Je ne parlais pas beaucoup, j’avais du mal à dire l’émotion, la beauté, la douleur. J’avais des couleurs pour ça. J’avais un langage parallèle. Je discutais intarissablement avec le ciel, les nuages, les fleurs, les arbres puis je relatais l’émerveillement par des dessins colorés. J’étais une sauvageonne, j’ai eu la chance de grandir à la campagne.
On ne dit pas assez que les enfants doivent être laissés à leurs rêves. Pourquoi essayer de tout comprendre ?
Je me souviens de ma première expérience de peinture à l’huile. Mon père m’avait autorisé à monter dans son atelier, une mansarde dans une aile reculée de notre maison bourgeoise. L’atelier était l’ancienne chambre de bonne. Les enfants n’avaient pas le droit d’y accéder car l’escalier en colimaçon était dangereux, il ressemblait plus à une échelle qu’à un escalier d’ailleurs. Pour moi, c’était l’ascension au paradis.

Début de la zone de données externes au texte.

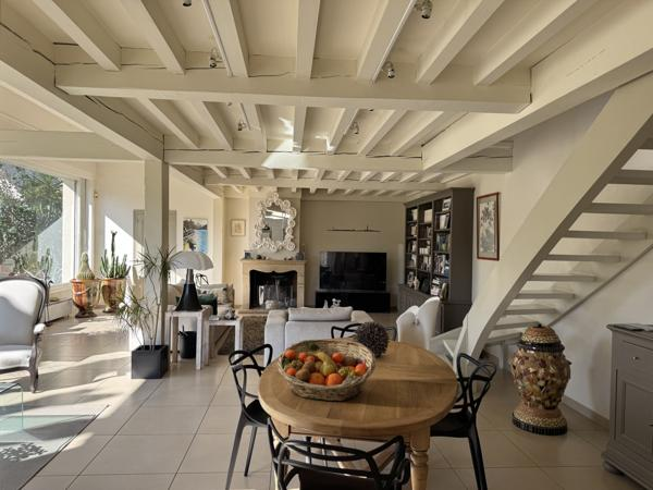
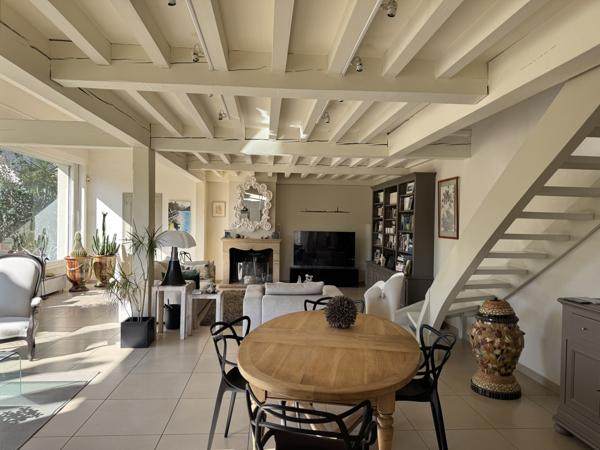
- fruit basket [276,338,377,402]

Je me suis donc retrouvée dans la pièce magique, celle où la création opérait.
Mon dieu. Que ça sentait bon ! Un mélange de peinture, d’huile de lin et de térébenthine. Une odeur d’éternité, que j’aime toujours autant.
Mon père m’avait donné avec un sérieux infini, le plus beau des cadeaux, une toute petite toile et l’autorisation de me servir après quelques recommandations, de la précieuse peinture.
Et j’ai peint, naturellement, sans réfléchir. C’était la nuit immense et noire, emprisonnant « une maison lumière » à la manière d’une lune ou d’une étoile perdue. Ma façon de dire notre maison au milieu d’arbres centenaires, eux- mêmes entourés de grands murs de pierres, le tout perdu dans la campagne. Une façon de dire l’inconnu au-delà des terres à perte de vue.
Ma première toile ne fut pas accueillie comme un chef-d’œuvre, mon père était furieux, j’avais vidé son tube de noir.